Le but du jeu était-il de rendre un mot à mot ? Non, évidemment. Philippe Meyer parle anglais et pouvait très bien vérifier dignify dans le dictionnaire, pour traduire de lui-même par ceci : « Répondre à cette question serait lui faire trop d'honneur. »

Par ailleurs, je suis infichue, moi, de traduire un mot – en l’occurrence dignify – par un autre. Sans quoi, il y a beau temps qu’on m'aurait remplacée par un logiciel de traduction automatique, beaucoup moins exigeant sur le plan alimentaire et beaucoup moins teigneux. Ce que je traduis, ce sont des idées, du sens et un ton, en fonction du locuteur et du public ciblé. Et en plus, là, il s'agissait de jouer ! Pour le divertissement des auditeurs ! Pas de leur livrer une trad aseptisée. Vous pensez bien que j'allais me lâcher.

Me lâcher... Pas tant que ça. J'ai l'impression d'avoir été fidèle à Tommy (Lee Jones) moi, malgré un apparent éloignement de la phrase d’origine. Je ne suis pas assez familière avec lui pour lui demander ce qu'il aurait dit s'il avait parlé français. Mais je peux supposer qu'il aurait peut-être dit quelque chose comme ça. Rien ne me le prouve, bien entendu.

On objectera que ma proposition est fidèle si on veut, car il n'y a pas eu de question suivante, Tommy Lee Jones, most dignified, ayant quitté le plateau.

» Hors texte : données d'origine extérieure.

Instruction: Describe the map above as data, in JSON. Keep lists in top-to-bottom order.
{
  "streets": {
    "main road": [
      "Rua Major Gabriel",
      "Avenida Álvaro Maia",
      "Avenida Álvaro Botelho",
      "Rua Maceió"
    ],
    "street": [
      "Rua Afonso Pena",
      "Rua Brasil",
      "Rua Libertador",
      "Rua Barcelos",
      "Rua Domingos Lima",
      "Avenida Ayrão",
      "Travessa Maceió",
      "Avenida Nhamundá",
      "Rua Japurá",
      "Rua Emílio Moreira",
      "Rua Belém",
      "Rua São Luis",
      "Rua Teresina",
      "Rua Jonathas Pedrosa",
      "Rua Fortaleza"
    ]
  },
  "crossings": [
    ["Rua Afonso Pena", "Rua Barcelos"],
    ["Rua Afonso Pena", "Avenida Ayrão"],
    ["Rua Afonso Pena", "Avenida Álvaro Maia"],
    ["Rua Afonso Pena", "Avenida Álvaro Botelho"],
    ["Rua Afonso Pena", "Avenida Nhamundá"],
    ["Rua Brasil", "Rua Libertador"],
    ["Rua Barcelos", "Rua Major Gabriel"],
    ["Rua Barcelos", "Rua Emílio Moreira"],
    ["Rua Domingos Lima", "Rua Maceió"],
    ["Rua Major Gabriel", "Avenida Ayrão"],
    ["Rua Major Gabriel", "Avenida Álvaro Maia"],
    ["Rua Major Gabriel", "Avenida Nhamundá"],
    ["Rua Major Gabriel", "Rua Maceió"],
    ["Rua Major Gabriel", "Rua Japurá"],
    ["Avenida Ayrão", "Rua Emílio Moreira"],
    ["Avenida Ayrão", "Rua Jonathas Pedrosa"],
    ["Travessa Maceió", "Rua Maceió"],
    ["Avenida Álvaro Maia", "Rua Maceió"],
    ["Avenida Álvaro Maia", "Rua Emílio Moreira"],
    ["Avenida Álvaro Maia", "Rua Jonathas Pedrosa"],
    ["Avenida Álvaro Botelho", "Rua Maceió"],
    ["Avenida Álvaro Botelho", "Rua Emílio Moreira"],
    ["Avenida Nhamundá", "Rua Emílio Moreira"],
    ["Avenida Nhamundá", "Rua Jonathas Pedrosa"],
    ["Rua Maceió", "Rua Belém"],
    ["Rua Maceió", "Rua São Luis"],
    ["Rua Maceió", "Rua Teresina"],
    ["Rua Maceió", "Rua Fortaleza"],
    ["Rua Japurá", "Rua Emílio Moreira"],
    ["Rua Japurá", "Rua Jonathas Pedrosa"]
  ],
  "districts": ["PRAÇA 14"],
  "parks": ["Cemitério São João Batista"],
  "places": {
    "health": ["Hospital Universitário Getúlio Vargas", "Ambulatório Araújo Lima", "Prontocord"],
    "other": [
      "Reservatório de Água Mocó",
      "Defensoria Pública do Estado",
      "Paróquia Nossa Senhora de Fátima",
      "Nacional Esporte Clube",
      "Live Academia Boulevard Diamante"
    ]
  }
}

Enfin, une précision qui me paraît importante. Là, on jouait au traducteur. On se vautrait dans le luxe, car on avait tout le temps de la réflexion et, en plus, le droit de se planter. On n'était pas dans la situation réelle de l'interprète. Lui, il a beau avoir préparé son intervention et être doté de nerfs d'acier, il ne peut envisager toutes les surprises et doit trouver sur-le-champ non pas quelque chose comme ça, mais quelque chose qui colle vraiment. Et que les auditeurs parlant vaguement l'anglais ne pourront qualifier de trahison par rapport à la version originale, qu'ils entendent. Ni, du moins, rater la suite du propos parce qu’ils auront réfléchi à l’adéquation de la traduction. (Le même genre de contraintes qu'en sous-titrage.)

Nos professions respectives se valent, elles ont chacune leurs difficultés et je ne mets pas l'une sur un piédestal par rapport à l'autre, contrairement à certains traducteurs atteints de complexe d’infériorité. Mais elles sont différentes et il convenait de rendre justice et hommage aux cousins.

Ça n'était donc pas seulement pour me vanter que j’ai publié cet article, mais aussi pour saisir une occasion de mieux faire connaître nos métiers aux auditeurs sachant auditer, et qui passeraient dans le coin.

L'occasion aussi de lancer un coup de griffe très indirect à un présentateur télé, qui eut naguère le mauvais goût de faire l'apologie des fansubbers. Je sais, c'est petitement revanchard de ma part.

Merci, Monsieur Meyer, d'avoir une fois de plus mis la traduction pas trop automatique en valeur dans l'une de vos chroniques.

Et merci aux collègues Nelly A.-D.,  Marie-Christine G.-C. et Jeremy O., car sans eux, je n'aurais peut-être pas eu connaissance de la première chronique, pas forcément trouvé l'extrait de l'émission télé et sûrement pas allumé le poste aux aurores pour guetter la seconde chronique et les soluces !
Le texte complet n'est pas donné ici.